Manipulate the datasets: We want to move some rows of data into the our other Spark Datasets

In [None]:
flow.datasets.cache_data("Sep", "Field")
condition = lambda df : df.where(df.Qliq <= 50)
flow.datasets.append_rows("Field", condition, "Sep")
flow.datasets.date_range("OrigSep_2018", "2018-06-01", "2020-01-01")
flow.datasets.date_range("OrigField_2018", "2018-06-01", "2020-01-01")
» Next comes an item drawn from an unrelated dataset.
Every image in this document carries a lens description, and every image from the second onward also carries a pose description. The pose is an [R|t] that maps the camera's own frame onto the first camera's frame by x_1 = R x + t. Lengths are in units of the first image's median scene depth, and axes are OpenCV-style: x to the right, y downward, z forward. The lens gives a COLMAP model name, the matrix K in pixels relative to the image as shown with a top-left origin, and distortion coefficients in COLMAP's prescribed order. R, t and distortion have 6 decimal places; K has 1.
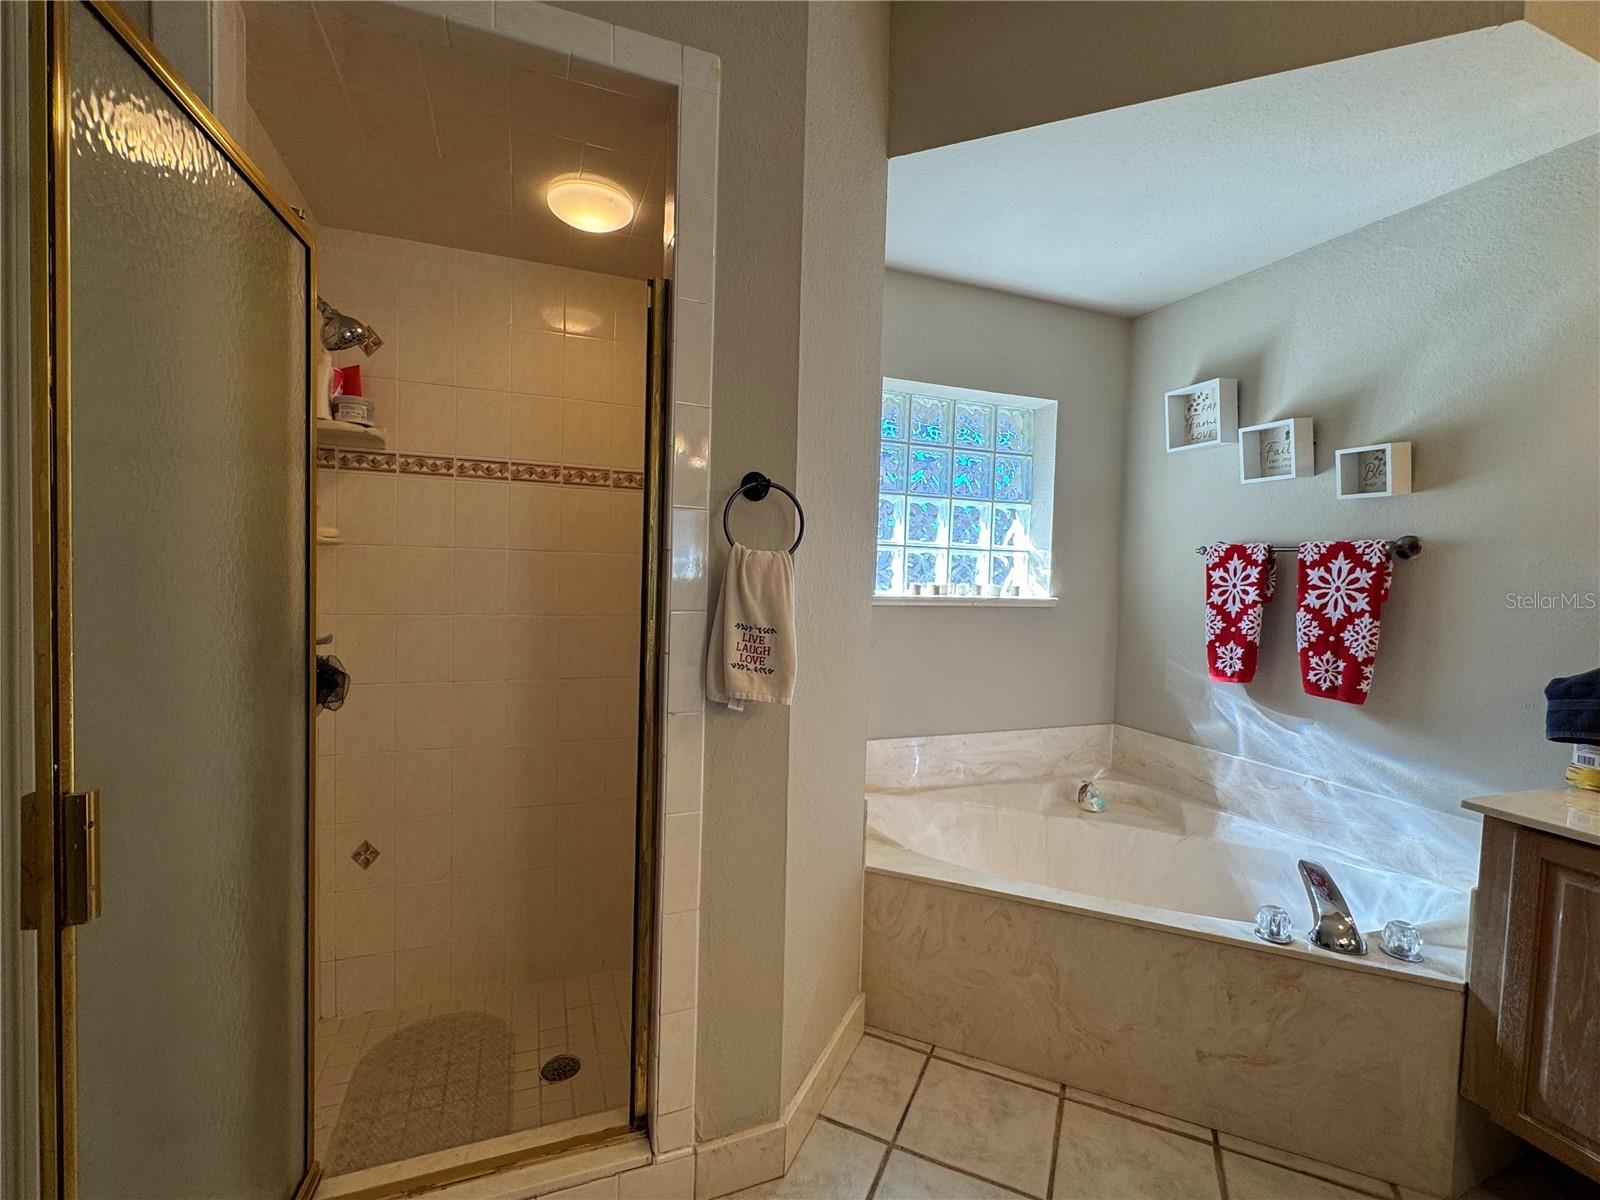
lens RADIAL K [[710.8, 0, 799.6], [0, 710.8, 599.3], [0, 0, 1]] dist [-0.001560, -0.000093]
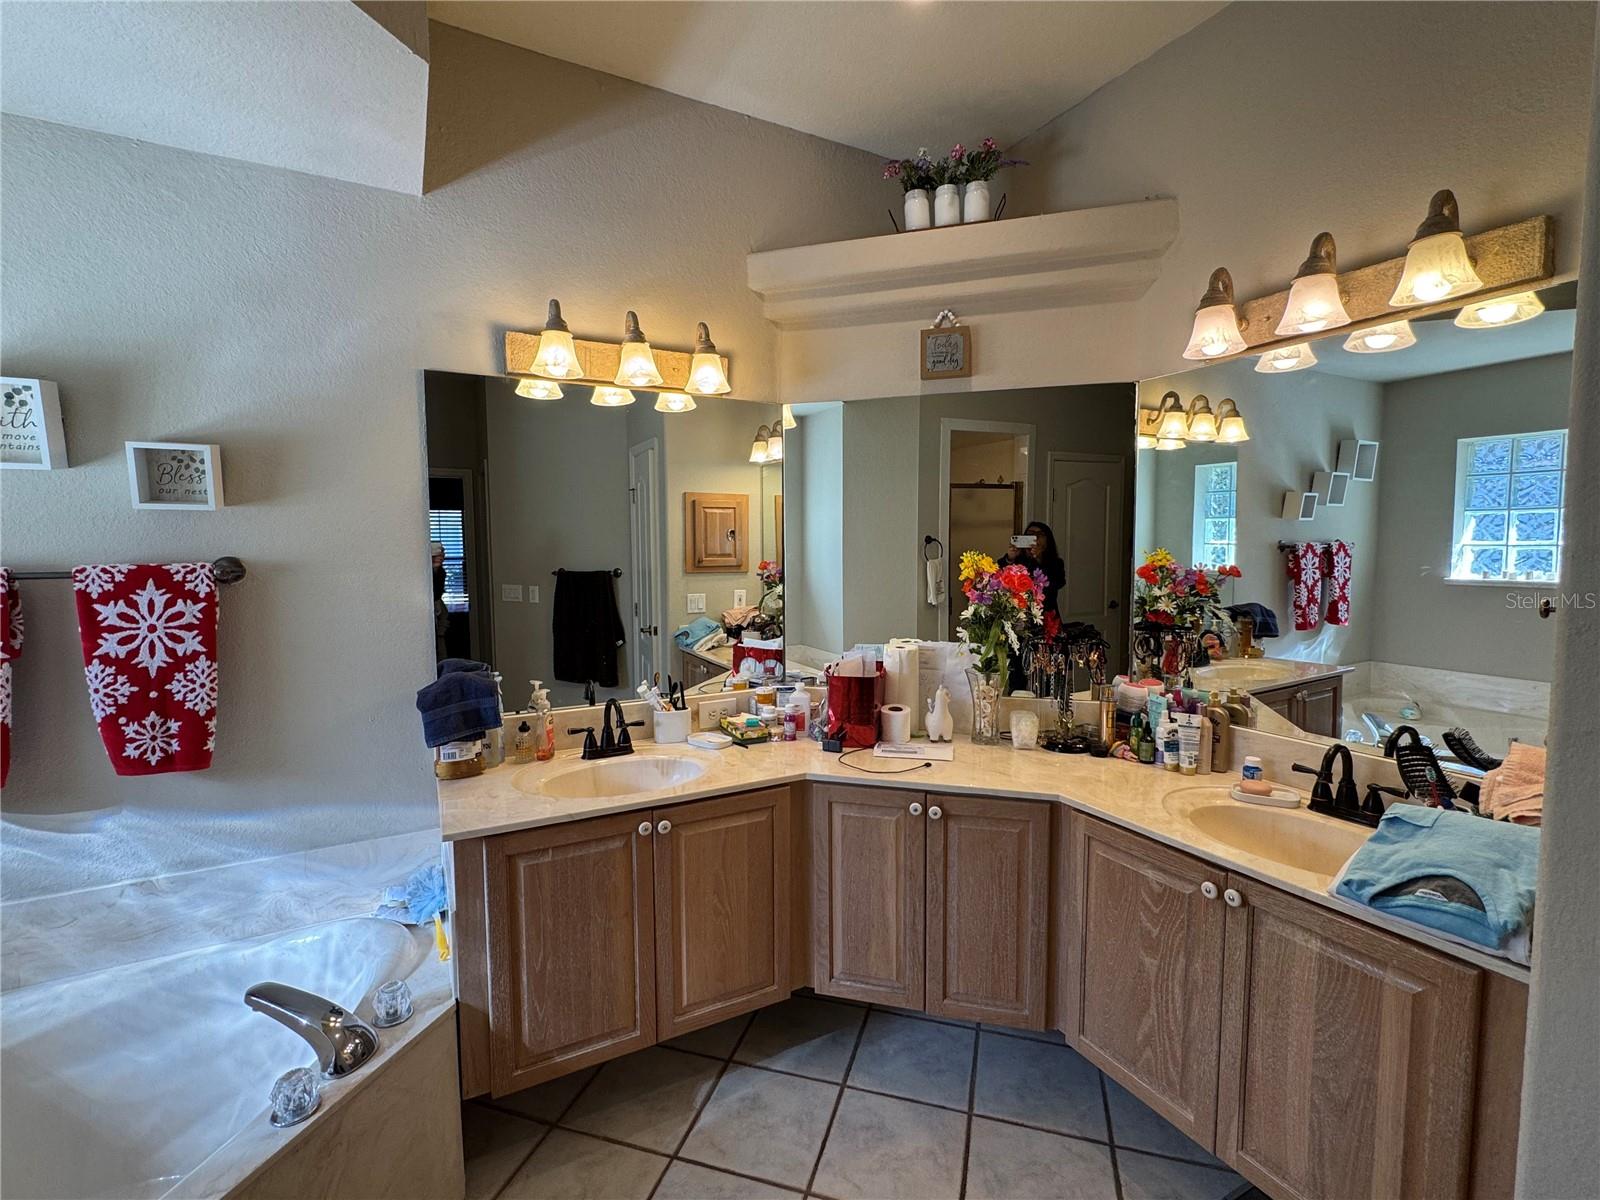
lens RADIAL K [[710.8, 0, 798.4], [0, 710.8, 605.1], [0, 0, 1]] dist [-0.001560, -0.000093]
pose [[-0.131522, -0.107729, 0.985442, -0.070791], [0.043199, 0.992510, 0.114267, -0.095977], [-0.990372, 0.057598, -0.125883, 0.417935]]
condition = lambda df : df.where(df.Qliq <= 50)
flow.datasets.append_rows("Field_2018", condition, "Sep_2018")
flow.datasets.date_range("Sep_2018", "2018-06-01", "2020-01-01")
flow.datasets.date_range("Field_2018", "2018-06-01", "2020-01-01")

Make our dataset objects!

In [None]:
# convert spark dataframes to pandas dataset
flow.datasets.make_dataset("Sep", label="Qliq", pandas=True)
flow.datasets.make_dataset("Field", label="Qliq", pandas=True)
flow.datasets.make_dataset("Sep_2018", label="Qliq", pandas=True)
flow.datasets.make_dataset("Field_2018", label="Qliq", pandas=True)
flow.datasets.make_dataset("OrigSep", label="Qliq", pandas=True)
flow.datasets.make_dataset("OrigField", label="Qliq", pandas=True)
flow.datasets.make_dataset("OrigSep_2018", label="Qliq", pandas=True)
flow.datasets.make_dataset("OrigField_2018", label="Qliq", pandas=True)

flow.next_phase()

### 4. Apply a range of ML models to one of our datasets

In [None]:
datasets = flow.dataexplore.get_datasets()
eval_preds = flow.dataexplore.fitpredict_naivemodels(datasets["OrigSep_2018"], datasets["OrigField_2018"], eval_all=True)
flow.dataexplore.plotmodels(datasets["OrigSep_2018"], datasets["OrigField_2018"], eval_preds)